SHC restrains police from taking coercive action against JI MPA, activists
The Sindh High Court has restrained police from taking any coercive action against Jamaat-e-Islami MPA and other candidates of the party for the upcoming local bodies elections in Karachi in three FIRs lodged against them pertaining to an unlawful assembly and rioting in Lyari.
MPA Syed Abdul Rasheed and others submitted in a petition that JI activists and residents of the area were peacefully protesting against a lack of civic amenities in Lyari, especially after the recent heavy monsoon rains.
They remarked that continuous protests by the people of Lyari caused embarrassment to the ruling Pakistan Peoples Party, which used state machinery and involved the protesters in false and frivolous cases.

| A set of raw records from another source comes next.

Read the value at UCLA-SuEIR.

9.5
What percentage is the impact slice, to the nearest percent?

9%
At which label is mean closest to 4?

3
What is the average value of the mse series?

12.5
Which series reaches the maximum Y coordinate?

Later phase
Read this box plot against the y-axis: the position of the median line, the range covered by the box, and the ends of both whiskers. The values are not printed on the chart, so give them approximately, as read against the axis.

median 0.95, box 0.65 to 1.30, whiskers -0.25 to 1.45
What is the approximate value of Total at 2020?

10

They submitted that police acting on directives of the PPP raided a JI protest camp and arrested the lawmaker and other activists, who had been peacefully registering their protest against the lack of basic amenities in the area. They said they were released after they had been detained at the police station for several hours.
The petitioners said the police had however registered three cases against them at different police stations on July 30 by alleging that they were involved in holding an unlawful assembly and rioting on July 26, 29 and 30.

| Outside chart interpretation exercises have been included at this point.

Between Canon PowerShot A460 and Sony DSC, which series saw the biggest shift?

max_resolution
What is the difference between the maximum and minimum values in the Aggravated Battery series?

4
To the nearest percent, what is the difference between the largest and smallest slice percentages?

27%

Their counsel Furrukh Usman said the impugned FIRs showed that there was almost a common concocted story in all the cases, which had been lodged to counter the illegality committed by the police wherein the petitioners were maliciously confined and beaten up during confinement.
He questioned he act of the police working under the Sindh government to dissuade the petitioners and others from contesting the LG elections and to put pressure on them to give up in favour of the candidates fielded by the PPP.

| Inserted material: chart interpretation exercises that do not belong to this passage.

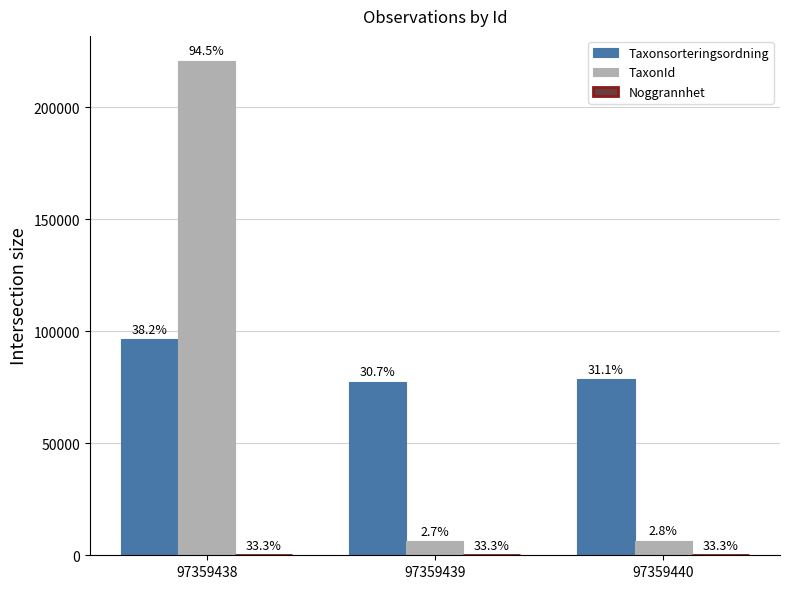

Read the Noggrannhet value at 97359439.

100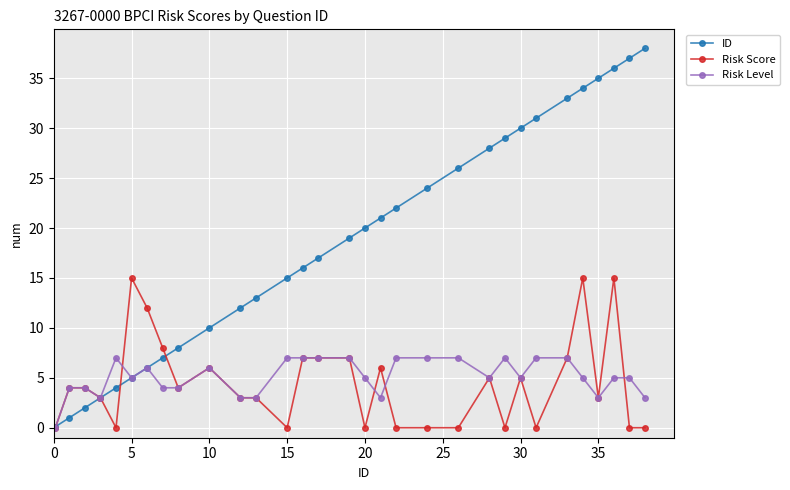

What is the greatest value displayed?

38.0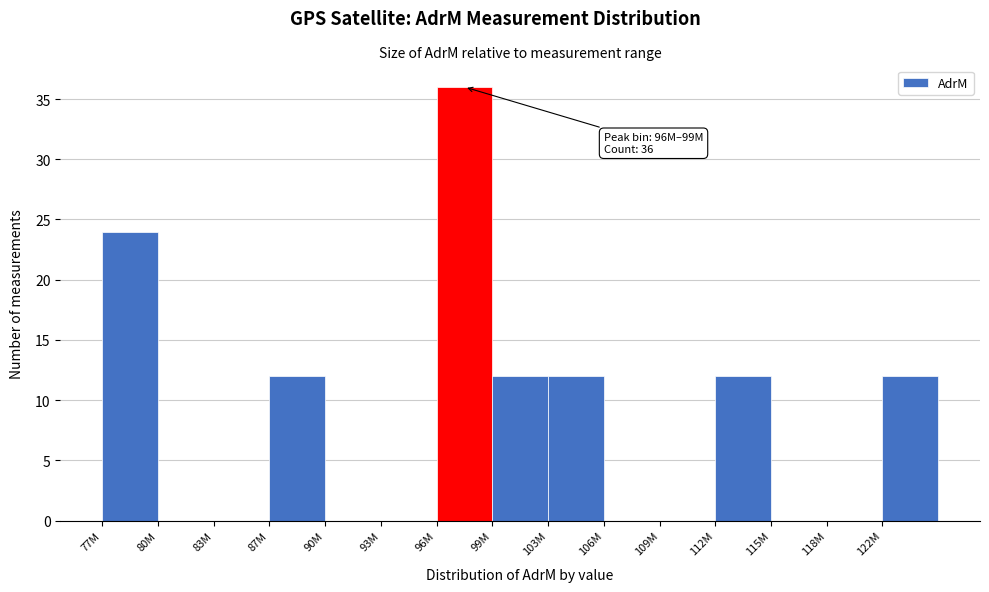

Reading right to left, list all the values displayed in this chart.

122M=12	118M=0	115M=0	112M=12	109M=0	106M=0	103M=12	99M=12	96M=36	93M=0	90M=0	87M=12	83M=0	80M=0	77M=24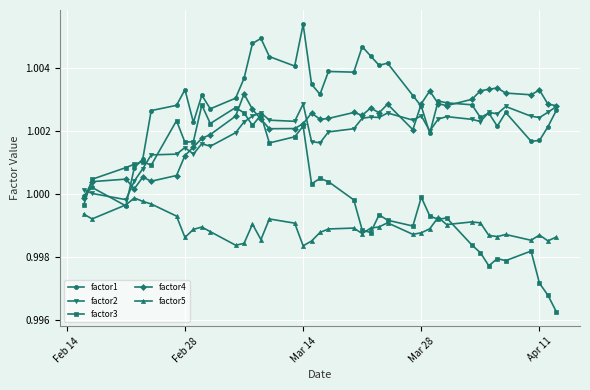

What are all the series names shown in the legend?

factor1, factor2, factor3, factor4, factor5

He said it could be examined that the FIRs were registered at three police stations on the same day within a span of one hour regarding identical incidents of blocking a road. The counsel submitted that the petitioners were apprehensive that if they proceeded to hold meetings and canvass people, more FIRs would be registered against them.
The court was requested to quash the FIRs and restrain the police from illegally and indirectly interrupting the election campaign of the petitioners.
A division bench, headed by Justice Mohammad Iqbal Kalhoro, after the preliminary hearing of the petition, issued notices to the advocate general of Sindh, the prosecutor general and others and called their comments on August 30. The court in the meantime restrained the police from taking any coercive action against the petitioners in the FIRs till the next date of the hearing.